La macchinetta del caffè, in uno dei corridoi. La ricordo con la ressa attorno, durante le due ricreazioni, soprattutto, ma anche al cambio dell’ora. Ci sono i prof che hanno la “chiavetta” ricaricabile e quelli come me che contano gli spicci. Perché è la prima cosa che mi colpisce? Perché non c’è la mia collega Antonella, con la quale avrò preso migliaia di caffè; non c’è nessun altro di quelli ai quali chiedere o prestare qualche decina di centesimi.

Ed è allora che comincio ad allargare lo sguardo verso tutti gli ambienti in ombra: l’androne, che mi sembra più vasto e più largo, con tutti i disegni e le tavole colorate che la mia collega di arte, Alida, ha fatto realizzare e affiggere alle pareti dai ragazzi. Il corridoio più lungo, quello con le porte delle aule e i bagni alla fine, visto così è solo un tunnel verso il nulla.

Nessuno da andare a stanare, nessun ragazzo che s’è imboscato durante il cambio dell’ora; questi metri quadri non hanno mai sentito l’eco, fino a ora: sono, o erano, concepiti apposta per farti sgolare e nonostante questo ascoltare con difficoltà.
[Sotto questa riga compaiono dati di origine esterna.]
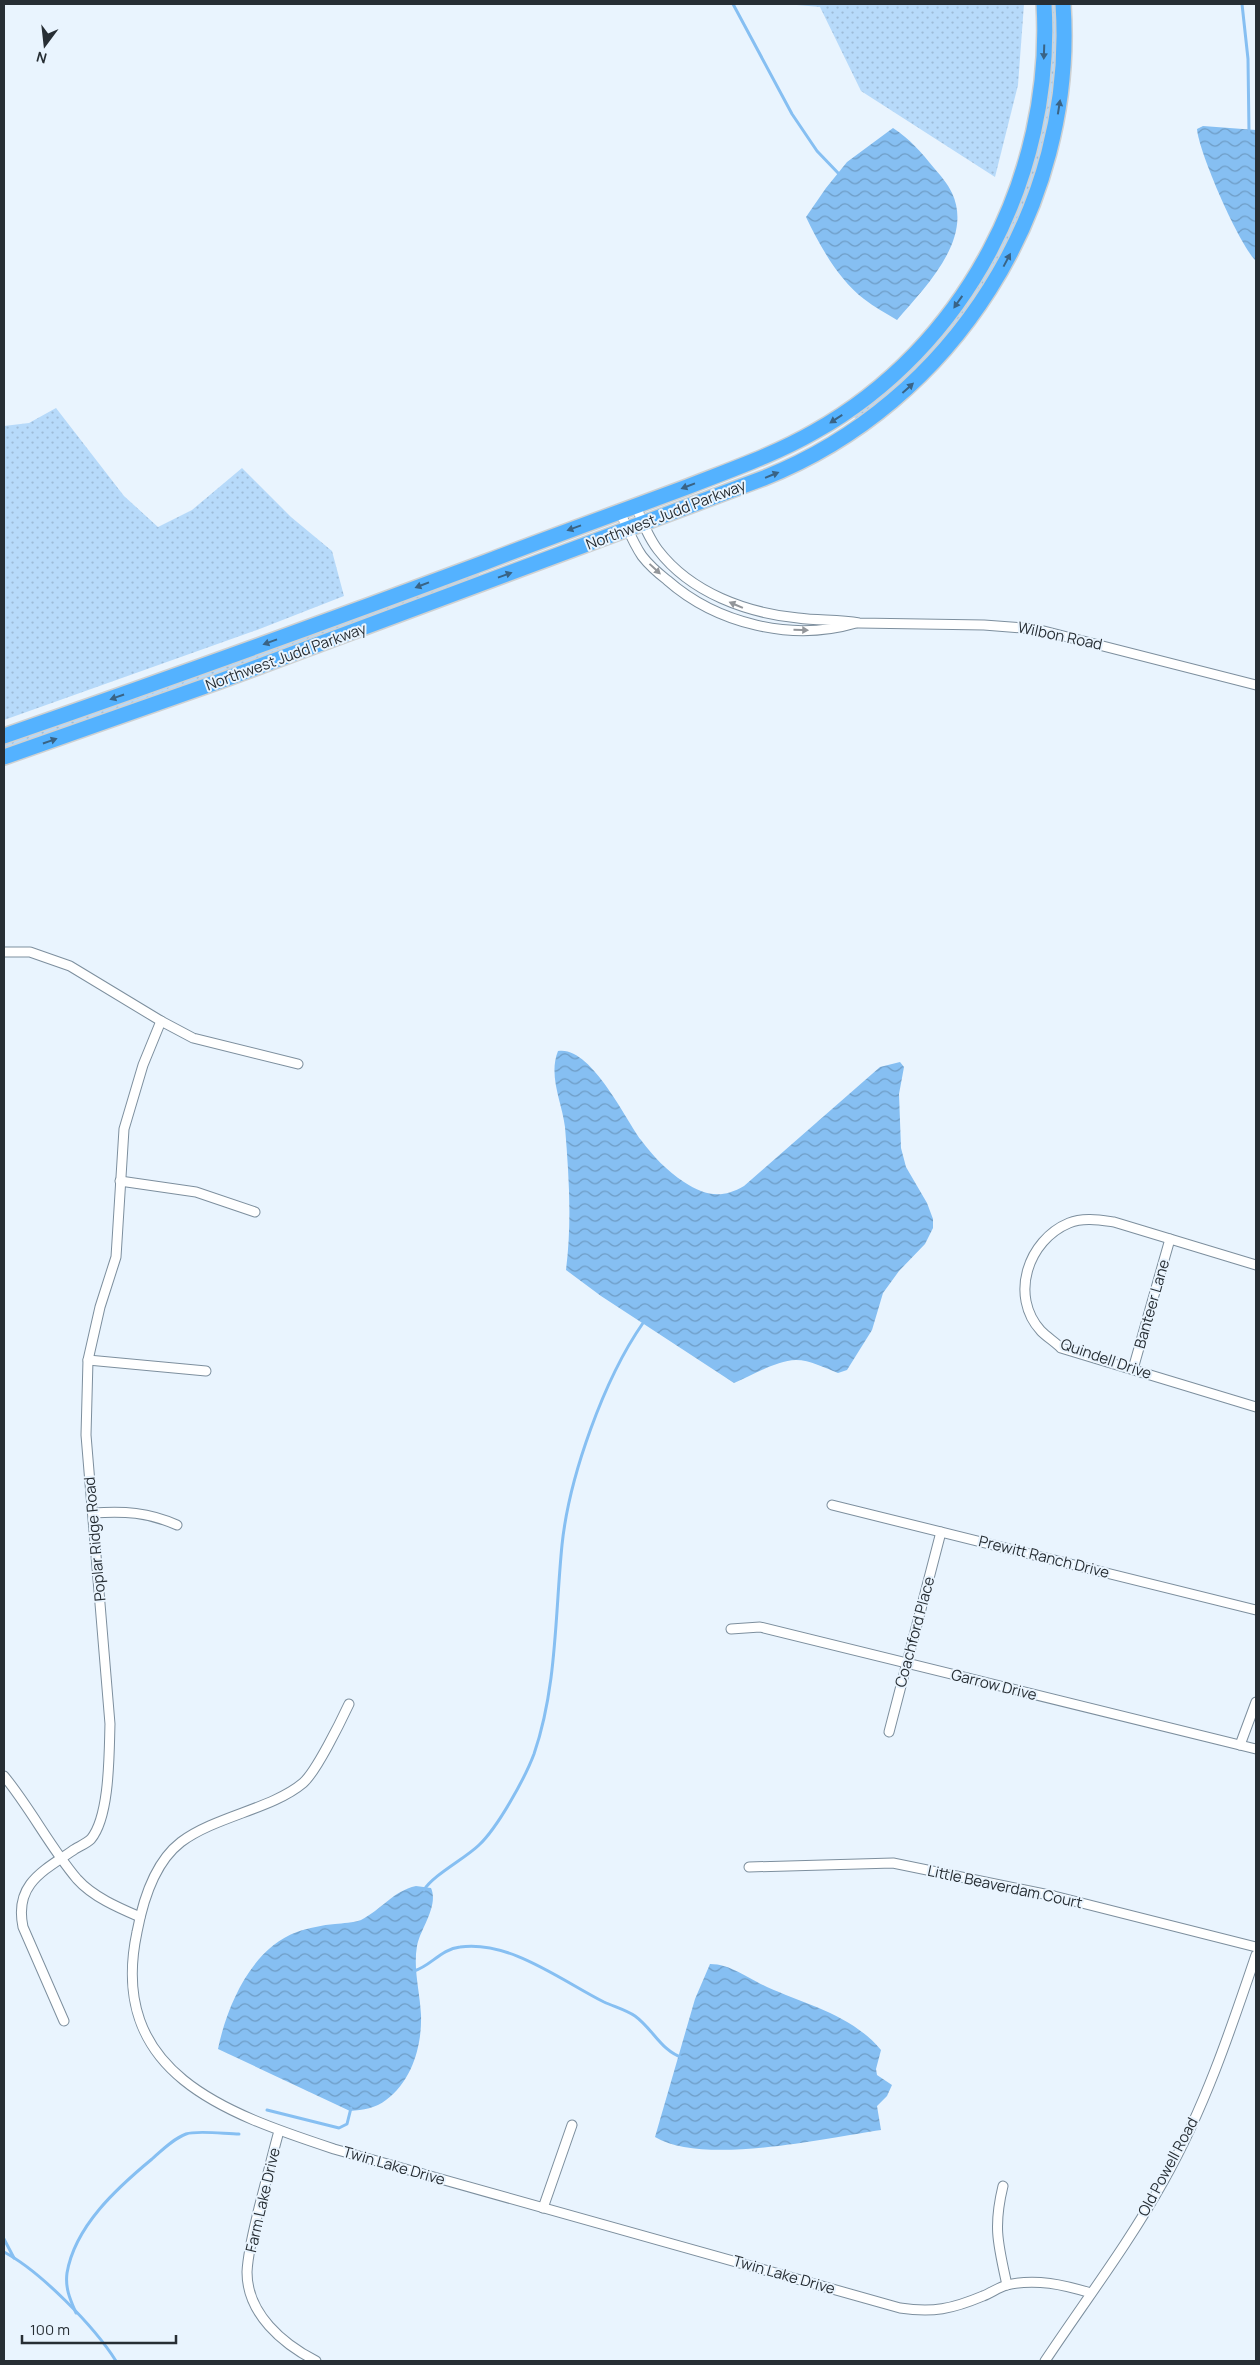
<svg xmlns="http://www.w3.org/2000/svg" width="1260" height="2365" font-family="Manrope,sans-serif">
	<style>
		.grass { fill: url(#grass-dots) }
		.water { fill: url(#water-waves) }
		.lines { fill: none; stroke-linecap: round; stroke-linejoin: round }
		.stream { stroke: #86bff2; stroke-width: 3 }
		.street-casing { stroke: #7d8f9e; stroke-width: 11 }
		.highway-casing { stroke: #cfd1d2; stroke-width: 18 }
		.street { stroke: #fff; stroke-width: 9 }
		.highway { stroke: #54b2ff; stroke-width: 15 }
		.oneway { fill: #396385 }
		.oneway2 { fill: #93969a }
		.labels { text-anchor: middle; stroke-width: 4; stroke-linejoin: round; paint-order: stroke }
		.street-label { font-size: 15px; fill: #272e34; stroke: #e9f4fe }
	</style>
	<defs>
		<pattern id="grass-dots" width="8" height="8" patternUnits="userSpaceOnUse" patternTransform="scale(1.25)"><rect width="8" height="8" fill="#b7dafa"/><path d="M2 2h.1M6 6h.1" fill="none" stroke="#9dbbd7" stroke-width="1.8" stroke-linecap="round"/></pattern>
		<pattern id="water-waves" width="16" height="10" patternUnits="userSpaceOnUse" patternTransform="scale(1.25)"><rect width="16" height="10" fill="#86bff2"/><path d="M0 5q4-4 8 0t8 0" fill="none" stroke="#6e9cc5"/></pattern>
	</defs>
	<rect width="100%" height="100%" fill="#e9f4fe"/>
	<g class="grass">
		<path d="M 785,4 L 1024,4 L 1018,85 L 995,177 L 861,91 L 820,7 Z"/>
		<path d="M 1049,4 L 1057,4 L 1058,65 L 1048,134 L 1014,235 L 969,309 L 919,369 L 857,421 L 854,417 L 893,383 L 999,247 C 1025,193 1045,136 1049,76 C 1051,52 1049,28 1049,4 Z"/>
		<path d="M 56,408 L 124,496 L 158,527 L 192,510 L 242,468 L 291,517 L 332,551 L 344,596 L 257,630 L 4,720 L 4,426 L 29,423 Z"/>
		<path d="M 477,571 L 479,575 L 453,588 L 197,683 L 4,750 L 4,742 Z"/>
	</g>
	<g class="water">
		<path d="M 1203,126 L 1256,130 L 1256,261 C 1239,245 1199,153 1197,129 Z"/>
		<path d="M 893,128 C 910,139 921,152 934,168 C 940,175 948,184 952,193 C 974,240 924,288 897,320 C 886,313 874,307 864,299 C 838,279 820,246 806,217 L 826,188 L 847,162 Z"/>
		<path d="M 558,1051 C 590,1045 625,1118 641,1140 C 653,1156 667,1171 684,1182 C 705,1196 722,1199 744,1186 L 880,1067 L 900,1062 L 904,1067 L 899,1094 L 901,1148 L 906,1167 L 927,1203 L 933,1219 L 933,1228 L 925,1244 L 899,1271 L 883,1293 L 872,1330 L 847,1370 L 838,1373 C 825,1368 810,1360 796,1360 C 775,1361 753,1375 734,1383 L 601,1296 L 566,1270 C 572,1222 569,1176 565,1127 C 562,1102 548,1076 558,1051 Z"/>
		<path d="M 416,1886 L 431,1888 C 439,1906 420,1929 417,1946 C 413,1969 420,1992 421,2015 C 422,2046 412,2081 386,2100 C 376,2108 363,2110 350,2111 L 218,2049 C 227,2005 252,1948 297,1932 C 308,1928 323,1925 335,1924 C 343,1923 353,1923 361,1920 C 381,1910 393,1891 416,1886 Z"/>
		<path d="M 710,1964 C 731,1964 749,1979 767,1987 C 807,2005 852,2015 881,2050 L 876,2069 L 877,2075 L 892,2085 L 887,2096 L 877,2106 L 881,2130 C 826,2138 703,2166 655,2137 L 695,1999 Z"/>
	</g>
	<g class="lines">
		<g class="stream">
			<path d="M 733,4 L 792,114 L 817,151 L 840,175"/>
			<path d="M 1242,4 L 1248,59 L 1249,133"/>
			<path d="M 424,1890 C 433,1875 466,1858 479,1845 C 498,1827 525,1778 534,1754 C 557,1687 555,1615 562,1545 C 569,1477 604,1379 643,1323"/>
			<path d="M 414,1971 C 431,1966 441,1949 460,1947 C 510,1940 562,1981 604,2002 C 615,2007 626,2010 635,2016 C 653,2029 661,2051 683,2058"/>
			<path d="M 267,2110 L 339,2128 L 347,2124 L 351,2108"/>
			<path d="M 4,2239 L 14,2258"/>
			<path d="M 4,2252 C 40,2271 94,2326 116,2361"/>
			<path d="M 76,2313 C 70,2299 65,2288 67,2273 C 75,2226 117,2188 152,2159 C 162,2150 173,2139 186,2134 C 197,2130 226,2134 239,2134"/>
		</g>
		<defs>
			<g id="street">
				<path d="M 636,506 C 642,521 648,537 658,550 C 691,593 747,613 798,618 C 819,621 839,619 859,623 L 984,625 L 1036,629 L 1256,685"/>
				<path d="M 620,512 C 627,527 633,543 642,556 C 649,565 658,573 667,580 C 717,624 792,642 856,623"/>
				<path d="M 4,952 L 30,952 L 70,966 L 161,1021 L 193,1038 L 298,1064"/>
				<path d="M 120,1181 L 196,1192 L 255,1212"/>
				<path d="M 1256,1265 L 1114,1222 C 1100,1220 1083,1217 1069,1223 C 1028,1240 1009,1296 1041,1331 C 1047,1337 1055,1342 1061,1348 L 1256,1407"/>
				<path d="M 88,1360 L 206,1371"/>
				<path d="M 1133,1369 L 1170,1239"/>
				<path d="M 832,1505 L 1256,1610"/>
				<path d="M 93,1513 C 124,1511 148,1512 177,1525"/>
				<path d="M 731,1629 L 760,1627 L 1256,1749"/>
				<path d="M 349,1704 C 341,1721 316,1772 303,1783 C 272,1809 216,1816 181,1842 C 155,1862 143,1900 137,1932 C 107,2073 225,2113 334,2149 L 900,2308 C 933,2313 952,2309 983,2296 C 991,2293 999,2287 1007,2285 C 1036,2278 1064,2285 1091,2293"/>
				<path d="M 889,1732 L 941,1532"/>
				<path d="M 1240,1745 L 1256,1702"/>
				<path d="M 4,1776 C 31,1809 50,1847 77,1879 C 93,1897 119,1908 140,1917"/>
				<path d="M 749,1867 L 893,1863 L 1054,1896 L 1256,1947"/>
				<path d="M 64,2021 L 23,1927 C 14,1884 43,1871 75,1849 C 80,1846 87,1843 91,1839 C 110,1816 109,1753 110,1724 L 86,1435 L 88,1360 L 100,1307 L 116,1257 L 124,1129 L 143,1065 L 161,1021"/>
				<path d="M 279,2131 C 272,2156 266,2182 259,2208 C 254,2229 248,2251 247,2272 C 247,2314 283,2344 316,2361"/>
				<path d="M 1003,2186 C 993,2227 998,2244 1007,2285"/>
				<path d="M 543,2208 L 572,2125"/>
				<path d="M 1045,2361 C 1085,2301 1129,2243 1164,2180 C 1204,2109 1230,2032 1256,1955"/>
			</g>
			<g id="highway">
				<path d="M 4,736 C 165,680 326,622 486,562 C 553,536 620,512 687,487 C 730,470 774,455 814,432 C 966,347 1054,176 1044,4"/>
				<path d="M 4,757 L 220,681 L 764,478 C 953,403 1077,207 1063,4"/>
			</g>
		</defs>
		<use href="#street" class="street-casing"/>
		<use href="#highway" class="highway-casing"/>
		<use href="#street" class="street"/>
		<use href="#highway" class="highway"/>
	</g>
	<defs><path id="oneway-solid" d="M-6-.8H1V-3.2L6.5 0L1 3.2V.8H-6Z" transform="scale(1.25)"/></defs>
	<g class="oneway">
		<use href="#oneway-solid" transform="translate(1044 52) rotate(92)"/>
		<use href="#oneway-solid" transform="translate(1059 107) rotate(-81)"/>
		<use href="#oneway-solid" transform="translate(1007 260) rotate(-62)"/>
		<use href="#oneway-solid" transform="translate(958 302) rotate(125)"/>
		<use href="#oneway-solid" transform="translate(908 388) rotate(-42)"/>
		<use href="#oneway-solid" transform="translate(836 419) rotate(147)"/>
		<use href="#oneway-solid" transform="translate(772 475) rotate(-22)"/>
		<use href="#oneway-solid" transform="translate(688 486) rotate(159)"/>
		<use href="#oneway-solid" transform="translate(574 528) rotate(160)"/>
		<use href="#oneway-solid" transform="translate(505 575) rotate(-20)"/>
		<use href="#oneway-solid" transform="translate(422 585) rotate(159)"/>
		<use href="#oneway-solid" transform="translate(270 642) rotate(160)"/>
		<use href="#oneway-solid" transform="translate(117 697) rotate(161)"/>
		<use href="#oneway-solid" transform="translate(50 741) rotate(-19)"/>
	</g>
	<g class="oneway2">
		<use href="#oneway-solid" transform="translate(655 569) rotate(43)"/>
		<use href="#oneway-solid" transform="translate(736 605) rotate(-157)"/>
		<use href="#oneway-solid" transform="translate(801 630) rotate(1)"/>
	</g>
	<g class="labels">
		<g class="street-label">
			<text transform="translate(666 515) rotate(-21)" y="5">Northwest Judd Parkway</text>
			<text transform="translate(1060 636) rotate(12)" y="5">Wilbon Road</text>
			<text transform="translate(286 657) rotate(-20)" y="5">Northwest Judd Parkway</text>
			<text transform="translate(1152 1304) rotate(-74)" y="5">Banteer Lane</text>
			<text transform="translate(1106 1359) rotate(19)" y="5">Quindell Drive</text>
			<text transform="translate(95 1539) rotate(-95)" y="5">Poplar Ridge Road</text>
			<text transform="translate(1044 1557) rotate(14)" y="5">Prewitt Ranch Drive</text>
			<text transform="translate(915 1632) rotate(-75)" y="5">Coachford Place</text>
			<text transform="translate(994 1685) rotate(14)" y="5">Garrow Drive</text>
			<text transform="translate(1005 1887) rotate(12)" y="5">Little Beaverdam Court</text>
			<text transform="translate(394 2166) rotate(16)" y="5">Twin Lake Drive</text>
			<text transform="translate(1168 2167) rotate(-62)" y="5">Old Powell Road</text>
			<text transform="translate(263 2200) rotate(-77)" y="5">Farm Lake Drive</text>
			<text transform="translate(784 2275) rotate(16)" y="5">Twin Lake Drive</text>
		</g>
	</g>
	<rect width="1260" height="2365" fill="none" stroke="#272e34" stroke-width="10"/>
	<g transform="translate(45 45) rotate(195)" stroke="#e9f4fe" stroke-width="4" paint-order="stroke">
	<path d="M0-4L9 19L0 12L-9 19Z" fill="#272e34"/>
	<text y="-8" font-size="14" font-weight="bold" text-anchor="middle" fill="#272e34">N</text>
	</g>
	<path d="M22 2335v8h154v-8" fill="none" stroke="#272e34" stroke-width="2.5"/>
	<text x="30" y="2335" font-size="15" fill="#272e34" stroke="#e9f4fe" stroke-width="4" paint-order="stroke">100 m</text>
</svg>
E non c’è bisogno che Cristina, la mia collega di tecnologia, con la sua voce e il suo passo spedito faccia marciare i ragazzi che si attardano a raggiungere le aule, con le ultime briciole di pizzetta da consumare. E non ci sono nemmeno Renata, Arturo, Daniela, Michele, Chiara, Silvia, Francesco, Alessandra, Anna, Antonella di inglese, Cristina di matematica, Fabio, Giulia; non c’è Susanna che col pallone in mano e il fischietto al collo li porta giù in palestra. Non arriveranno alle due i prof di strumento, per i ragazzi delle sezioni musicali.

Guanti e mascherina, un saluto da lontano alle collaboratrici che mi aspettano al pianterreno, ero salito una decina di minuti prima: ognuno di noi, con dei turni prestabiliti e un quarto d’ora di tempo, ha avuto il “permesso” di tornare in classe per prendere il registro e il materiale rimasto negli armadietti l’ultimo giorno di scuola. Quando ho detto alla mia terza: “Ci vediamo tra qualche giorno

Entrare nell’aula e vedere le sedie capovolte sopra i banchi mi ha fatto pensare a un qualcosa di scheletrico, come lische di pesce abbandonate su un piatto. Sotto i banchi c’è ancora di tutto: i loro libri dimenticati, qualche quaderno, matite spuntate, gomme consumate.

E tutte le scritte alle pareti, compresi i disegni osceni trasformati in pupazzetti innocui. Quelle che avrebbero dovuto cancellare con la vernice; che ora mi fa piacere siano ancora lì: varrà la pena toglierle quando qualcun altro avrà la possibilità di lasciarne di nascosto di nuove.

Mi sbrigo, mi affretto in modo quasi innaturale. Ovviamente non trovo tutto quello che avevo in mente di recuperare e che sarebbe saltato fuori di nuovo un giorno dopo l’altro.
Impiego meno tempo rispetto al quarto d’ora che mi è concesso.

Me ne vado quasi di corsa. Oggi non devo aspettare nessuna campanella.